Fin dall’infanzia, ho vissuto l’impulso di esprimere su carta la mia interiorità. Per anni l’ho fatto tramite il disegno, finché non mi sono reso conto che la parola mi offriva un canale complementare. Undici anni fa, al termine di una fase di crescita della mia vita, mi sono ritrovato dentro un’emozione complessa da esprimere e, dopo averci riflettuto a lungo su, mi sono reso conto di come una pila di fogli avrebbe potuto accoglierla con efficacia.

Nasce così la Trilogia di Lothar Basler. Per anni ho tenuto il lavoro per me e per chi, fra quelli che mi erano vicini, voleva condividerlo.

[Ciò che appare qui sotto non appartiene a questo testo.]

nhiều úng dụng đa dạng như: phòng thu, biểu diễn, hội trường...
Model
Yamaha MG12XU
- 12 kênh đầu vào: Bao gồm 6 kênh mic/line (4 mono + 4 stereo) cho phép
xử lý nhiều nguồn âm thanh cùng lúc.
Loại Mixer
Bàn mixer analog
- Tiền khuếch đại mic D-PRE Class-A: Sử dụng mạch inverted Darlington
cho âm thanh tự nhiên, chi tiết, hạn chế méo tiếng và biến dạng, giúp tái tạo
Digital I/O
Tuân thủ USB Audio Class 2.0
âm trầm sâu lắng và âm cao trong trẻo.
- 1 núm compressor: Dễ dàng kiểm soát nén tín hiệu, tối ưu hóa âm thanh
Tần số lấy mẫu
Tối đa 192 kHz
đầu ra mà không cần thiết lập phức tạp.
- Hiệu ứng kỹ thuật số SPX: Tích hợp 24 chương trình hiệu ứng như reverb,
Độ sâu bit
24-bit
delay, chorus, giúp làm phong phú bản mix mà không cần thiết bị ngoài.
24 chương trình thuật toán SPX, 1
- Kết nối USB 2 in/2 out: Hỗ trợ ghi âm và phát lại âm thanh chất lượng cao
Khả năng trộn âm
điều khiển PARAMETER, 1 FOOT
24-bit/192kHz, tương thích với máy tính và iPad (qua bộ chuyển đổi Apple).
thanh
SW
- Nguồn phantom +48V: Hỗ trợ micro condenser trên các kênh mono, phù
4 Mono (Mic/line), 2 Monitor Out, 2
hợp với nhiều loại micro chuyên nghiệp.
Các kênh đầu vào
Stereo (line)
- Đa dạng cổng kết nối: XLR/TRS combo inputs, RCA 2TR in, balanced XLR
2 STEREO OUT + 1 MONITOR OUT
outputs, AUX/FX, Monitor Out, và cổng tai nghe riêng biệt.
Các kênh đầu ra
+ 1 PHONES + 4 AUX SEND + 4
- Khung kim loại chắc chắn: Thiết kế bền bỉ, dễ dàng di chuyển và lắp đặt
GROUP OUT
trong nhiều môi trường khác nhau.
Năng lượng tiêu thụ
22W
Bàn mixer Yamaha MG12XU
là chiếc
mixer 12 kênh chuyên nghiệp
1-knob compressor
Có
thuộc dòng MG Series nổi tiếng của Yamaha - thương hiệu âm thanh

Ho scritto per soddisfare un’esigenza intima, senza pensare alla pubblicazione. Quando, spinto dall’esterno, mi sono deciso a provare, ho seguito la strada più lineare: ho contattato le case editrici che trattavano il genere e, a quelle interessate, ho spedito il materiale. In un tempo relativamente breve ho ricevuto un rifiuto e due proposte, oltre ovviamente ai casi in cui l’editore m’ha semplicemente ignorato. Ho scelto la Armando Curcio e mi sono ritrovato in libreria.